Making our way towards agitatedly towards the exits (“It’ll probably be okay”) said Duncan semi-reassuringly, imagining me writhing and sweatridden like a dirt covered extra in Apocalypse Now, burning up and hallucinating and generally ruining our holiday by perishing in the middle of it before we even got to our friend’s nuptials in Guadalajara, we encountered a laconic, muscular female Mexican security guard in mirrored sunglasses patrolling the perimeter as bored as death and cool as a watermelon. I decided to go up to her for a second opinion in my rudimentary Spanish learned from Almodovar movies – although unfortunately I had never encountered the word ‘ant’ ; She peered down slowly at my pathetic self through her shades, gun in silver holster, as I jabbered on excitedly about poison and delirium and weddings – but was far more sympathetic and calming than the tour guide had been ::…….just go and lie down and drink lots of water, you will be alright, they are not so bad (I also happened – gracias a los dios – to have had a very effective Aesop lemon hand cream with me in my jeans pocket that I applied to the bitten areas liberally as soon as I had whipped off my Wranglers : I swear it worked brilliantly as an antidote). The Officer seemed to know what she was talking about, in any case, so I decided to take her word for it, calming down a couple of notches and deciding instead to just drink daytime beers to either forget about the whole thing, or else hasten my death as the insectoid venom coursed through my veins with the bubbles in the big windowed cafe near the entrance, dulling and sharpening our senses beautifully with ice cold Coronas and staring out quietly at ancient magnificence. The bites were very itchy, and I felt a bit odd (though that could have been incipient sunstroke) but other than that I was fine.
*
I don’t quite know what led me to start thinking about this ridiculously typical anecdote yesterday evening, but sprawled out blissfully in front of my projector watching Takashi Miike’s ‘Desd Or Alive’ I was unconsciously plunged into memories of hot fire and inflammation on spraying Abel’s perfume Red Santal onto the back of my hand: a flinty aridity of fleshless spice and desert sands that took me a few moments to recognize, until my memory found the link I was looking for : D’Humeur Massacrante – a long disappeared perfume I used to love by L’Artisan Parfumeur. A dryness of furious nutmeg and paprika alongside sulphur like the flash of a match catching light, this was one of my favourites in the legendary ‘Mood Swings’ box from 1994 that Duncan would wear a quarter of a century ago as part of his sly artillery alongside other dry and spiced elegantly masculine perfumes such as Cacharel Pour L’Homme and Comme Des Garçons’ Incense Series Jalsaimer.
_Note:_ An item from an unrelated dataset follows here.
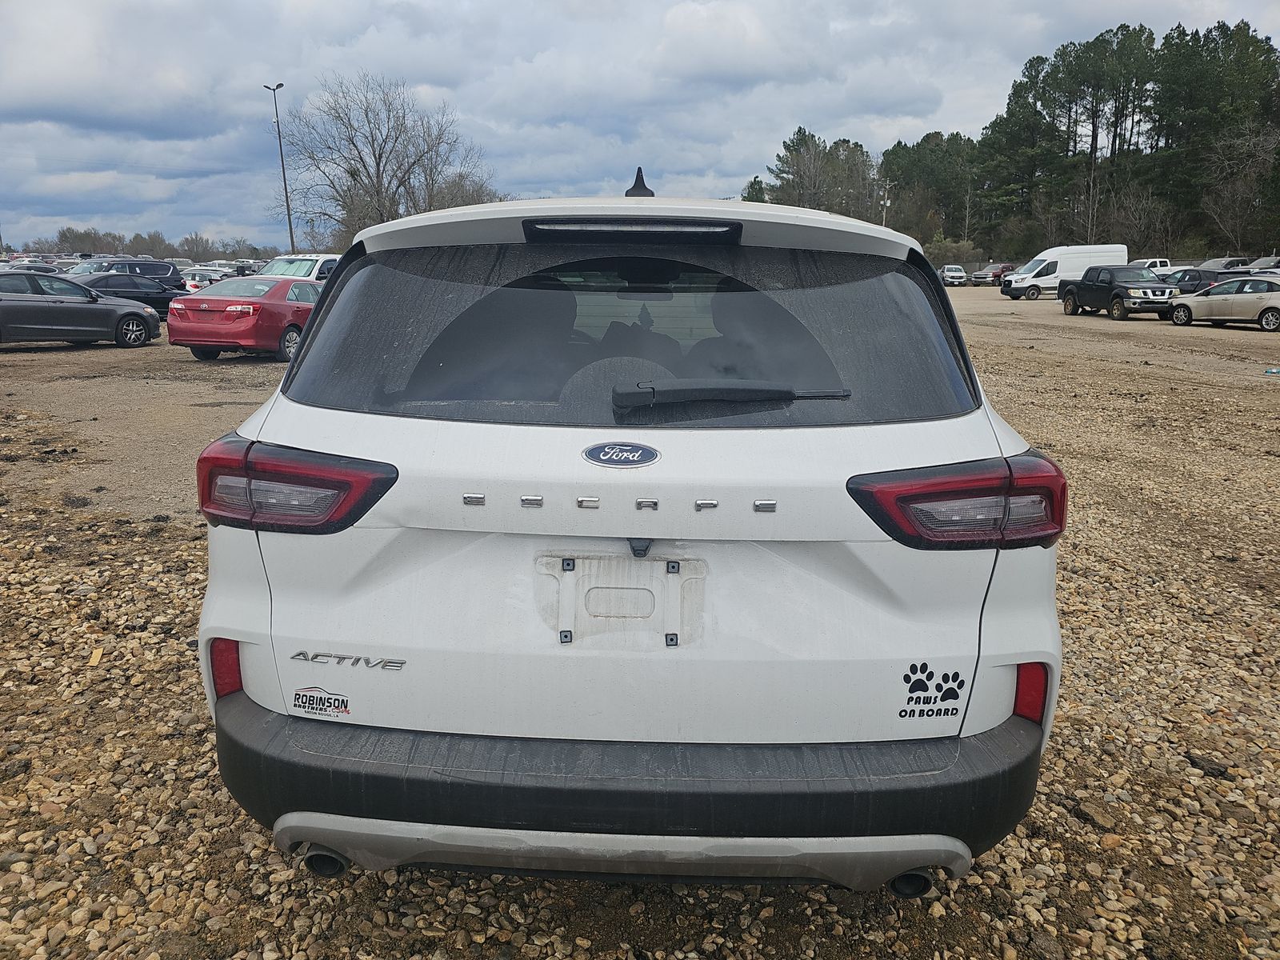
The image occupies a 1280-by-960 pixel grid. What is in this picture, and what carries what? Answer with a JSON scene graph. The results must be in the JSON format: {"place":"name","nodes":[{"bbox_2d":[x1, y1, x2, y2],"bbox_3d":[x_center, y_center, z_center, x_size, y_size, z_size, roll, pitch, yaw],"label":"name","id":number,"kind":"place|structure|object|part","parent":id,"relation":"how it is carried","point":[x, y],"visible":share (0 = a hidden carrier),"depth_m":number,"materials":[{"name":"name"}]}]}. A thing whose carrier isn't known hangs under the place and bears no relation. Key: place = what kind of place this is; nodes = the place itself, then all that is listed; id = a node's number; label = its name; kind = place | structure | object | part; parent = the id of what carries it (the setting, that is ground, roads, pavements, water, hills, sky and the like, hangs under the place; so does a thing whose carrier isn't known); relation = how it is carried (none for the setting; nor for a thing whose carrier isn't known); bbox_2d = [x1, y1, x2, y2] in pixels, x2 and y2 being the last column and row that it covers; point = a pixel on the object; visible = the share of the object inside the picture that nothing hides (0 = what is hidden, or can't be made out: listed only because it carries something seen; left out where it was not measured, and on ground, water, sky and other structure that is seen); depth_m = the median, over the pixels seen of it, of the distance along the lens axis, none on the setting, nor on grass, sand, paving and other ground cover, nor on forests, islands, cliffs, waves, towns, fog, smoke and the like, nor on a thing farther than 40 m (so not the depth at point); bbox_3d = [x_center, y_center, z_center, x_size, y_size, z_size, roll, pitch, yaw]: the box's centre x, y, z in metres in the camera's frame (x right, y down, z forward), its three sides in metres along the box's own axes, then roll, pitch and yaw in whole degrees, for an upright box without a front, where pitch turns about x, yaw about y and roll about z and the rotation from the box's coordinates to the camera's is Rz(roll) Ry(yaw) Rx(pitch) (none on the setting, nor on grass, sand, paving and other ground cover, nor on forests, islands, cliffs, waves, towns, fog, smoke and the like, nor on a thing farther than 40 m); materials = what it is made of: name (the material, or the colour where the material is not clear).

Red Santal, an all natural perfume from Amsterdam based house Abel, fits neatly into this category of sparse woody hotness, with a bone-dry moisture-sucked base of two kinds of sandalwood plus a hot tempered intro of cloves and black and pink pepper over ginger and thyme. I rather like it : longevity on the skin is not as powerful as a synthetic hybrid might be but there is a lucidity to the natural essences that works. Rather than the usual, lugubrious butter of the more typical, creamy sandalwoods, this is a brisk and energizing flame of controlled heat, moderately livid. : and inflamed.